• WHAT THIS EXERCISE ASKS
1. Answer these from the email thread on CPRI transport:
(a) What actual data rate is left after the 8b/10b encoding is stripped from a 9.8304 Gbps CPRI stream?
(b) How many packets per second are needed at 100 byte CPRI samples?
(c) What maximum packet size does Glen take for his calculation?
2. Please set down part of the email thread on CPRI transport without changes. Begin at the words that have "450 byte packets:             8,738,133,333" and stop after "that make sense?".

**** SOURCE PASSAGE ****

Thread Links Date Links
Thread Prev Thread Next Thread Index Date Prev Date Next Date Index

RE: structure agnostic transport and a start of a frame



Glen,

 

I’m assuming that you take off the 8b/10b encoding.  Remember that the CPRI rates are the wireline data rates with 8b/10b encoding.  Strip the 8b/10b encoding off a 9.8304 Gbps CPRI stream, and you end up with a 7.8643 Gbps actual data stream.  For 10GbE, the 10 Gbps of actual data is 6b/66b encoded to 10.3125 Gbps on the wire.

 

If (hypothetically) you have 40 bytes of total overhead (including inter-frame gap), a 9.8304 Gbps CPRI stream would have the following effective data rates, not counting the 64b/66b encoding:

         100 byte packets:             11,796,480,000

         150 byte packets:             10,485,760,000

         200 byte packets:             9,830,400,000

         250 byte packets:             9,437,184,000

         300 byte packets:             9,175,040,000

         350 byte packets:             8,987,794,286

         400 byte packets:             8,847,360,000

         450 byte packets:             8,738,133,333

         500 byte packets:             8,650,752,000

[At 100 byte CPRI samples, you will need  12,288,000 packets per second to handle the 800 bits per CPRI sample. In the list above, a 100 byte packet of CPRI data is 800 bits of CPRI’s 8b/10b-encoded information; this would become 80 bytes after the 8b/10b encoding is removed.  With 40 bytes overhead, the 80 bytes of cooked data becomes 120 bytes or 960 bits of wire time.  Send 12,288,000 of those packets, and you get 11,796,480,000 bits of throughput required, something you can’t do on a single 10GbE line.]

 

As you can see, somewhere between the 150 and 200 byte range is where you barely get under 10 Gbps.

 

Does that make sense?

--kb

 

From: Glen Kramer [mailto:gkramer@xxxxxxxxxxxx]
Sent: Friday, May 08, 2015 11:59 AM
To: Bross, Kevin; STDS-1904-3-TF@xxxxxxxxxxxxxxxxx
Subject: RE: structure agnostic transport and a start of a frame

 

Kevin,

 

I don’t see how you can carry uncompressed 9.8304 Gbps over the 10G Ethernet link.

Let’s take the max packet size of 1518 bytes (1500 payload + 18 bytes for the header and FCS).  In addition to the frame size, you have a minimum IPG (12 bytes) and preamble (8 bytes). To, the total size of the frame with the overhead is 1538 bytes.

**** PROVIDED RECORDS ****

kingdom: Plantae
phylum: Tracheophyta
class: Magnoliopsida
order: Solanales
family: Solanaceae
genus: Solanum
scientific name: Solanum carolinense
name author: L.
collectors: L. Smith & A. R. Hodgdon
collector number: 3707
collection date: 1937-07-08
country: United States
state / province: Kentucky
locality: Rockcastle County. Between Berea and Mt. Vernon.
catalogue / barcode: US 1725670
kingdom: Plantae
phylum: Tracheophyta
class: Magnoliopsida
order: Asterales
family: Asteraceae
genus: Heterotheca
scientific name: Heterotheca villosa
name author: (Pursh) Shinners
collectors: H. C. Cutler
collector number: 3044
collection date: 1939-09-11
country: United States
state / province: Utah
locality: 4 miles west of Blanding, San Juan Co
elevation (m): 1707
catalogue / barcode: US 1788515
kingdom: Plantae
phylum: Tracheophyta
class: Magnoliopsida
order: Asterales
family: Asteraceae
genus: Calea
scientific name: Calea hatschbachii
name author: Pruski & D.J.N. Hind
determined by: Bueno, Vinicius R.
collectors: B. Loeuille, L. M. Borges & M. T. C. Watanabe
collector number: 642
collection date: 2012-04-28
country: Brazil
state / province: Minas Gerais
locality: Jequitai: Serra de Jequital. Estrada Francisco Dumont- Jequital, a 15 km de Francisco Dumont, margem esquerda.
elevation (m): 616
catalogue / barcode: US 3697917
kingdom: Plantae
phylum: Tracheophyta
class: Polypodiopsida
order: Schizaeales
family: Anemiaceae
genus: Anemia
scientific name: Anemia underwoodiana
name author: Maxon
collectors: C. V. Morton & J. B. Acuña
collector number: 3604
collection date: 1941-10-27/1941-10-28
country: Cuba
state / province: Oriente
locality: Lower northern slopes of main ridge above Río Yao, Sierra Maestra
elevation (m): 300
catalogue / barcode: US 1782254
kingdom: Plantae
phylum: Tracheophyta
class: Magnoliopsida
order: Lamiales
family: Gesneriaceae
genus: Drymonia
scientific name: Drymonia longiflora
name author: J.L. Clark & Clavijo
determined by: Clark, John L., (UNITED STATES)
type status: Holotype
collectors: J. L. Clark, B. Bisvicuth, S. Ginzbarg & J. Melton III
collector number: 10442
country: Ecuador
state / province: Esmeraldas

****

• ANSWERS TO THE PROBLEMS
1.
(a) 7.8643 Gbps
(b) 12,288,000
(c) 1518 bytes

2.
450 byte packets:             8,738,133,333

         500 byte packets:             8,650,752,000

[At 100 byte CPRI samples, you will need  12,288,000 packets per second to handle the 800 bits per CPRI sample. In the list above, a 100 byte packet of CPRI data is 800 bits of CPRI’s 8b/10b-encoded information; this would become 80 bytes after the 8b/10b encoding is removed.  With 40 bytes overhead, the 80 bytes of cooked data becomes 120 bytes or 960 bits of wire time.  Send 12,288,000 of those packets, and you get 11,796,480,000 bits of throughput required, something you can’t do on a single 10GbE line.]

 

As you can see, somewhere between the 150 and 200 byte range is where you barely get under 10 Gbps.

 

Does that make sense?